The Economist story added some valuable information, such as the fact that this delay, combined with Congress’ delay in extending federal tax credits for solar developments past the end of this year, could kill some prospective solar-thermal developments. In addition, while the American Solar Energy Society and the Solar Energy Industries Association are against the BLM study, there are environmentalist groups that support the moratorium and delay, such as the Wilderness Society.

If humanity is going to decarbonize civilization, many unfortunate tradeoffs will be necessary. In some places, alternative energy development will have to take priority over other traditional environmental concerns, such as maintaining unspoiled wilderness or the continued existence of critical habitat for endangered species. The question will not be whether these tradeoffs will occur, but rather how activists, governments, corporations, and the general population choose to react to them when the inevitably happen. A 22-month study, fast-tracked as the Telegraph story claimed, may give the disparate groups involved time to understand just what the tradeoffs in large-scale solar thermal power generation will be for the desert southwest.

Image Credits:
House Chambers during a State of the Union Address
LA Times
The Planet (see others here)

11 replies »

  1. Sure! The geared turbofan is good news, and if people are going to move away from the coastlines (and flood plains) of their own accord due to high insurance rates, then that’s good news too – fewer people to be dislocated if the feds have to condemn entire coastal towns.

    I do try to mix the good or ambivalent stuff in with the bad stuff – it’s just that some weeks there’s more bad news than good, and other weeks I figure pointing out banalities (like the House’s resolution) is more important than throwing in a feel-good story.

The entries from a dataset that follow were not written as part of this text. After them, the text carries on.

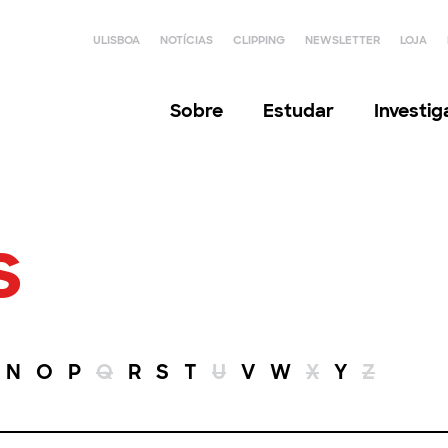
ULISBOA
NOTÍCIAS
CLIPPING
NEWSLETTER
LOJA
Sobre
Estudar
Investi
s
N
O
P
Q
R
S
T
U
V
W
X
Y
Z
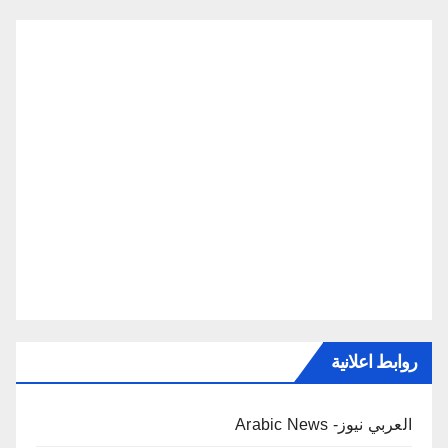
روابط اعلانية
العربي نيوز- Arabic News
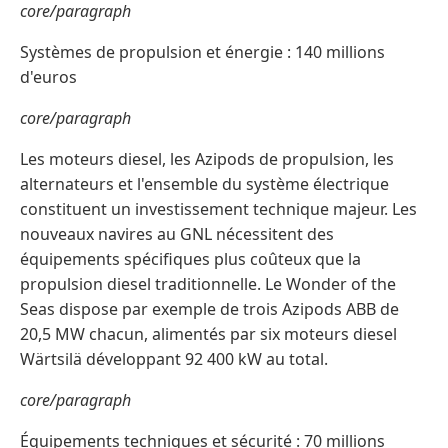
core/paragraph
Systèmes de propulsion et énergie : 140 millions
d'euros
core/paragraph
Les moteurs diesel, les Azipods de propulsion, les
alternateurs et l'ensemble du système électrique
constituent un investissement technique majeur. Les
nouveaux navires au GNL nécessitent des
équipements spécifiques plus coûteux que la
propulsion diesel traditionnelle. Le Wonder of the
Seas dispose par exemple de trois Azipods ABB de
20,5 MW chacun, alimentés par six moteurs diesel
Wärtsilä développant 92 400 kW au total.
core/paragraph
Équipements techniques et sécurité : 70 millions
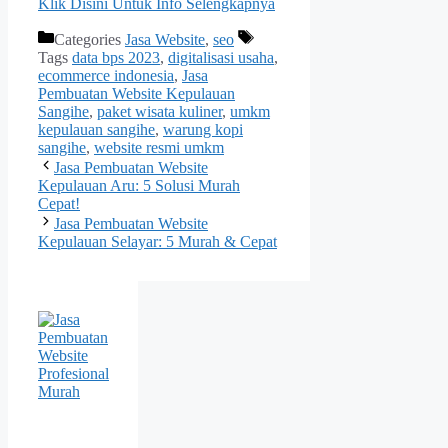
Klik Disini Untuk Info Selengkapnya
Categories
Jasa Website
,
seo
Tags
data bps 2023
,
digitalisasi usaha
,
ecommerce indonesia
,
Jasa
Pembuatan Website Kepulauan
Sangihe
,
paket wisata kuliner
,
umkm
kepulauan sangihe
,
warung kopi
sangihe
,
website resmi umkm
Jasa Pembuatan Website
Kepulauan Aru: 5 Solusi Murah
Cepat!
Jasa Pembuatan Website
Kepulauan Selayar: 5 Murah & Cepat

    Like the fact that an ethanol plant is going to be testing, at commercial scale, carbon sequestration in a saline aquifer that could store a century’s worth of emissions from the entire midwest. That’ll be next week if I can fit it in.

  2. So the moral of the $200/bbl oil story is that change is coming…whether we want it or not. Every ending is a new beginning; death begets life. While we should have been proactive about preparing ourselves for the end of cheap oil a long time ago, we can still alleviate some of the worst upheavals if we get down to business now. Unfortunately, i fear that we will sit around and hope that things get “better” (i.e. return to the past). When they don’t we’ll don the sackcloth and scatter the ashes.

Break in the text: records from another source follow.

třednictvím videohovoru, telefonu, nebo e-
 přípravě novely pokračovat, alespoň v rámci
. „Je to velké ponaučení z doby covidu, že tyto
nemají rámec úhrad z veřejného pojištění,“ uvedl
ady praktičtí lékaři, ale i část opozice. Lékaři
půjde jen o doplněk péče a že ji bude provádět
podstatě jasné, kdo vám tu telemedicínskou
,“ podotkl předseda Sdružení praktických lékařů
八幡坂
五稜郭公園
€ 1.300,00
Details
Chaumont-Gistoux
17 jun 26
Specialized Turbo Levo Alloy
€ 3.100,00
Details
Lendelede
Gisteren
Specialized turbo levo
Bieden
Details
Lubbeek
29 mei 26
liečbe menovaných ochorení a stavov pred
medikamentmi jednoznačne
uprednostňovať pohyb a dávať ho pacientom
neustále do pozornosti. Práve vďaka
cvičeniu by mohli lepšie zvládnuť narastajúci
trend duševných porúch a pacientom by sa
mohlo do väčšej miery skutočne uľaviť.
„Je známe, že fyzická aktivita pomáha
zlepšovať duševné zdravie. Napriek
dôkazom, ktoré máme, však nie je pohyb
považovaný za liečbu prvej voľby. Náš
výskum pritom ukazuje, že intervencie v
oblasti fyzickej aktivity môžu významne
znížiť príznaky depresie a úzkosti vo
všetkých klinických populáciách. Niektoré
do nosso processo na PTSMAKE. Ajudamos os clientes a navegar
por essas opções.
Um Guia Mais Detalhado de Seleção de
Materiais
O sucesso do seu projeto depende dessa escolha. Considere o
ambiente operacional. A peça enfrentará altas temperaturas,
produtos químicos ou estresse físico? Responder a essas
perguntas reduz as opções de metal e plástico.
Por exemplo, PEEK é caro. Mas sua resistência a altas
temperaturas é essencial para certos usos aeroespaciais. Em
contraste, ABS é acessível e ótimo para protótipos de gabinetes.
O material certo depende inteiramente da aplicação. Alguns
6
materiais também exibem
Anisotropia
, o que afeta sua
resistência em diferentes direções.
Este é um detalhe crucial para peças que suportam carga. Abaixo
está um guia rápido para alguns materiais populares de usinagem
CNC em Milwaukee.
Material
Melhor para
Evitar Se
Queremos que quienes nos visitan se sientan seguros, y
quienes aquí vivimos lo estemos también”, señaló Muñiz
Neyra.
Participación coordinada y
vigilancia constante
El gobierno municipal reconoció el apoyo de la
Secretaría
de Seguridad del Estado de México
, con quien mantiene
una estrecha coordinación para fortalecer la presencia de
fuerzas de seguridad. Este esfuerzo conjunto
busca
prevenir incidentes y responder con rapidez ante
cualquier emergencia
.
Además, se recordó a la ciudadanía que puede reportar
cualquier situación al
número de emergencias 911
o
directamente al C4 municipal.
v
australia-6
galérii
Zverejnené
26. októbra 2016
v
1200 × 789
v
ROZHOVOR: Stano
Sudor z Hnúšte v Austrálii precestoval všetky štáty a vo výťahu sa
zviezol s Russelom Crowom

    By the way, Brian, did you catch last week’s “Technology Quarterly” in the Economist? It proposed that the future of alternative energy is much closer than we think. Of course this week’s article about not extending solar tax credits kind of took the wind out of those sails.

  3. Pingback:
  4. Brian, are you keeping up with the frequent Conoco announcement to do with the land in Louisville? Latest is that they’re teaming up with CU Boulder, CSU, NREL, and School of mines to examine turning algae into fuel. Daily Camera link

  5. Oil is in a bull market, pure and simple. The author makes a realistic scenario of what could happen to the economy with $200/bbl oil. It is up to the individual to realize that what is going to happen, and that they should position themselves accordingly. One needs to be proactive in their self preservation, as it’s every man for himself.


  6. As far as good news, the LA Times story you cite ends:

    “More carpooling, fewer people on the freeways, more telecommuting — in many ways, what would happen is what people have been trying to make happen for a long time,” USC’s Gilligan said.

    Nobody said evolution would be painless.

  7. This idea that there is both a buyer and a seller and that prevents a bubble is pretty laughable.
    The Tulip bubble had both buyers and sellers, as did the south seas bubble and, more recently the housing bubble.
    The fact is that since the ICE, an unregulated futures market, has come on stream, the old position limits on speculators no longer apply. Thus, the amount of speculative funds in oil futures has grown from about $20 billion to $260 billion in just 2-3 years.
    If so much extra money is chasing roughly the same amount of oil – how can the price NOT go up?